Eating disorders, like anorexia and bulimia, often involve either starvation or binging and purging. Often time, excessive exercise comes along with them. Now researchers out of the University of Kansas Psychology Department want to find out just how common that link might actually be.
Danielle Chapa, a doctoral student at the Center for the Advancement of Research on Eating Behaviors at the UK Department of Psychology has experience treating patients with eating disorders. They are often devastating and lifelong; 20,000 people die annually due to medical complications and suicide stemming from the disorders. In fact, according to Chapa,they have the highest mortality rate of any mental disorder. And excessive exercise might play an unseen role.
“It’s really important that we understand excessive-exercise behavior in people with eating disorders, because it can significantly prolong their recovery — and it’s usually missed. Excessive exercise is not always treated in interventions for eating disorders, because it may go unnoticed,” Chapa says in the University of Kansas News.
Tracking Habits

The study (also Chapa’s doctoral thesis) received an $84,940 award from the National Institute of Mental Health. Called the FUEL Study (Function of Unhealthy Exercise in Everyday Life), 80 participants will use their smartphones to track their emotional states before and after exercising over a seven-day period. Every few hours, a random survey is sent via an app to the phone.
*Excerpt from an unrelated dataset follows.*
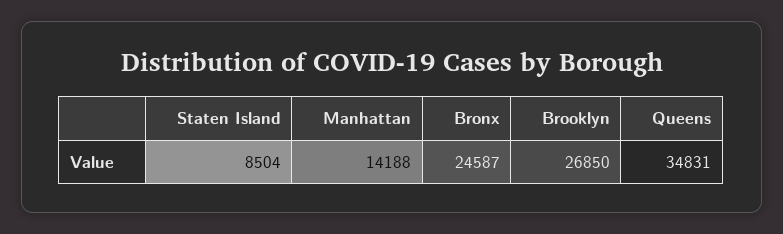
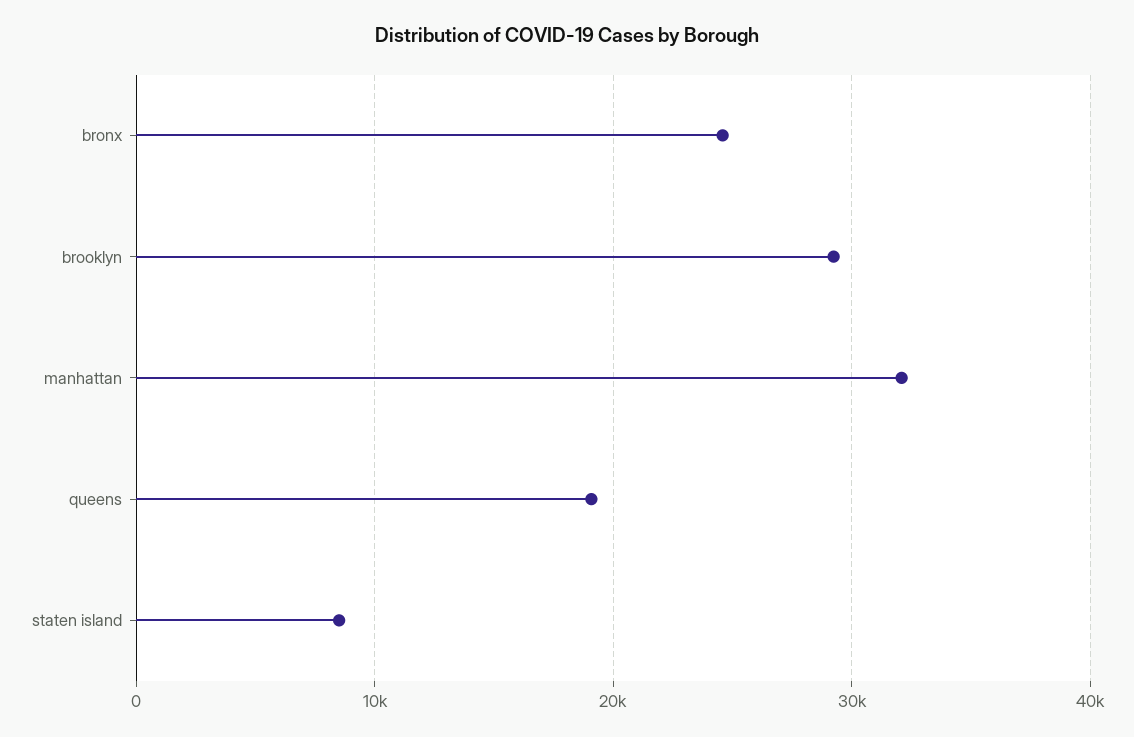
Manhattan: 14188 -> 32000
Brooklyn: 26850 -> 29000
Queens: 34831 -> 19000

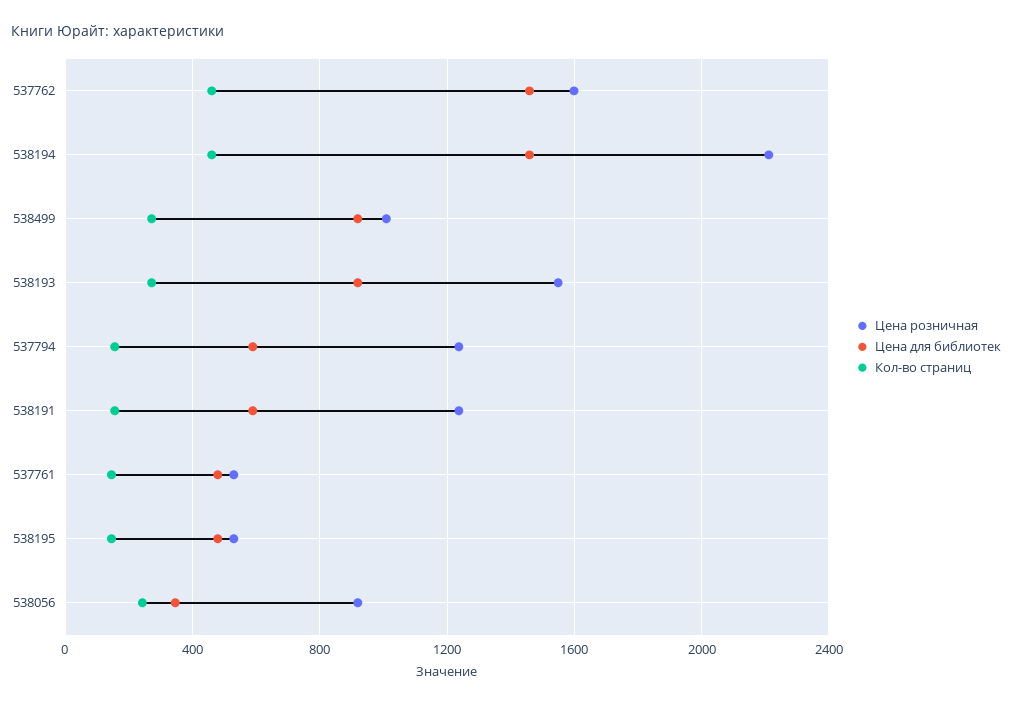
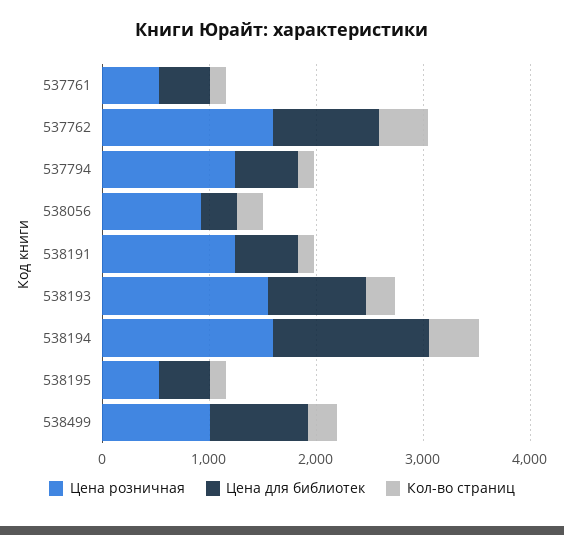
Цена для библиотек, 537762: 1450 -> 1000
Цена розничная, 538194: 2200 -> 1600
Over time, a mood map of each participant related to their exercise habits is created.
Participants will also wear monitors to measure the quality, intensity, and duration of their daily exercise.
“We want to see what their mood is at each of those surveys,” Chapa says. “With enough surveys throughout the day, we can see how their affect changes.”
One group that will be excluded from the study: extreme and semi professional athletes.
“We are excluding athletes from this current study but hope to do similar work with athletes in the future,” Chapa explained to Parentology. “The excessive exercise piece is tricky to parse when someone is an athlete and is required to train/exercise to a certain degree. A sign of excessive exercise in an athlete may be overtraining — [for example], doing much more than required by coaches.”
Chapa has taken pains to avoid participants’ possible sugar coating reportage of habits and moods. “In our research experience, we do not find that individuals purposefully misrepresent their behaviors. In most cases, individuals truly may not identify their behaviors as problematic or as part of an eating disorder,” Chapa says. “We use standardized semi-structured interviews to ask individuals detailed questions about their eating and exercise to understand what symptoms may be present or not present.”
When Is Exercise Disordered?

Chapa points out that there is a true line between gaining and losing the health benefits of exercise, and it’s important to understand the difference.
“Most eating-disorder symptoms, including excessive exercise, cause strain to a person’s life or health, like work problems, arguments with loved ones, missing important events, injuries, and medical complications. When impairment is present, it is easier to differentiate between exercise that is truly healthful and exercise that may be problematic.”
According to NationalEatingDisorders.org, excessive exercise itself isn’t a recognized clinical diagnosis in the DSM-5, but it still takes a toll. The site recommends observing this list of signs associated with excessive exercise.
- Exercise that significantly interferes with important activities, occurs at inappropriate times or in inappropriate settings, or when the individual continues to exercise despite injury or other medical complications
- Intense anxiety, depression, irritability, feelings of guilt, and/or distress if unable to exercise
- Maintains excessive, rigid exercise regimen – despite weather, fatigue, illness, or injury
- Discomfort with rest or inactivity
- Exercise used to manage emotions
- Exercise as a means of purging (needing to “get rid of” or “burn off” calories)
- Exercise as permission to eat
- Exercise that is secretive or hidden
- Feeling as though you are not good enough, fast enough or not pushing hard enough during a period of exercise; overtraining
- Withdrawal from friends and family
If you or your loved one seems to fit some of these, contact a treatment professional.